Consigne 1 => D'après l'appel à prendre la rue le soir du 23 avril, pourquoi certains électeurs votent-ils pour le candidat qu'ils pensent voir remporter l'élection ? Répondez en une à trois phrases.
Consigne 2 => Rédigez la suite de l'appel à prendre la rue le soir du 23 avril, en partant de sa dernière phrase.

Extrait source =>
════════

Appel à prendre la rue le soir du 23 avril

Ça y’est ! Nous nous approchons dangereusement de la première date fatidique que tous les commentateurs, candidats, partis, politiciens et consorts attendent avec impatience : le premier tour des élections présidentielles. Pour la démocratie et son système de représentation, le 23 avril constituera un enjeu de taille. Un enjeu pour toutes celles et ceux qui croient encore que le changement se fera dans les urnes. Pour tous ceux qui voteront pour la première fois pour un candidat d’une nouvelle couleur politique, ceux qui iront un peu plus à gauche, ou un peu plus à droite. Ceux qui tenteront le grand écart. Ceux qui pensent qu’il s’agira là d’un nouveau défi, d’une nouvelle aventure. Ou même, ceux qui voteront pour le candidat qu’ils pensent voir remporter l’élection, en croyant qu’en élisant le gagnant, eux aussi gagneront peut-être quelque chose. Avec des intentions qui vont de la plus cynique à la plus noble, des milliers de « citoyens » vont se retrouver devant les urnes le week end prochain. Pour une bonne partie d’entre eux, le vote fait figure de solution de la dernière chance, alors que pour d’autres, il est vu comme un jeu où le vote et la vie réelle n’ont aucune chance d’entrer en contact.

════════

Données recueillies

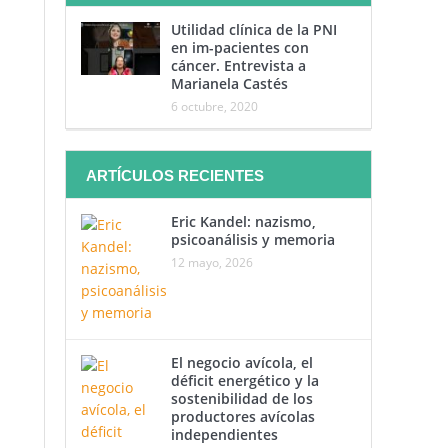
Utilidad clínica de la PNI
en im-pacientes con
cáncer. Entrevista a
Marianela Castés
6 octubre, 2020
ARTÍCULOS RECIENTES
Eric Kandel: nazismo,
psicoanálisis y memoria
12 mayo, 2026
El negocio avícola, el
déficit energético y la
sostenibilidad de los
productores avícolas
independientes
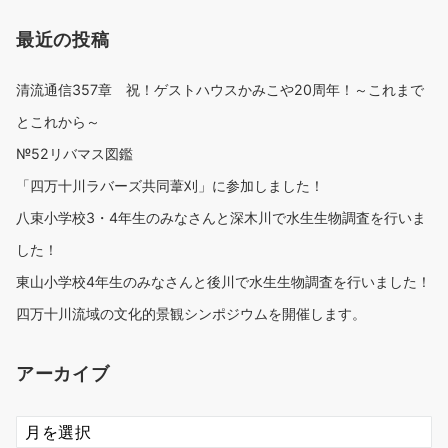
最近の投稿
清流通信357章 祝！ゲストハウスかみこや20周年！～これまで
とこれから～
№52リバマス図鑑
「四万十川ラバーズ共同葦刈」に参加しました！
八束小学校3・4年生のみなさんと深木川で水生生物調査を行いま
した！
東山小学校4年生のみなさんと後川で水生生物調査を行いました！
四万十川流域の文化的景観シンポジウムを開催します。
アーカイブ
ア
ー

════════

Résultat de l'exercice 1 => Ils votent pour ce candidat parce qu'ils croient qu'en élisant le gagnant, eux aussi gagneront peut-être quelque chose.

Résultat de l'exercice 2 =>
Bien entendu, nous ne disons pas que les résultats du scrutin n’auront aucune influence sur la suite des événements. Qu’il s’agisse du climat plus ou moins morbide qui s’ensuivra, ou de la conduite du pouvoir, pas mal de choses concrètes s’en ressentiront. On a conscience notamment que les luttes à venir auront plus ou moins d’obstacles policiers et judiciaires à affronter en fonction du grand vainqueur. Pour autant, on ne se leurre pas : même un candidat ayant les meilleures intentions, la plus grande honnêteté, la plus limpide des transparences ne pourra jamais nous satisfaire. Et pour cause, être président, c’est d’abord gouverner, diriger un état. Autrement dit, prendre des décisions techniques pour que le pays puisse naviguer au mieux dans les eaux du capitalisme. À cela, aucun modèle ni aucune solution institutionnelle ne pourront être trouvés. La gauche, dans toutes ses tentatives, ne fait qu’entretenir des illusions que seuls les plus naïfs peuvent encore avaler. Les souvenirs du mouvement contre la « loi travail », passée à grands renforts de 49-3 alors que les manifestations se faisaient brutalement réprimer par la police et enterrer par la justice sont encore frais.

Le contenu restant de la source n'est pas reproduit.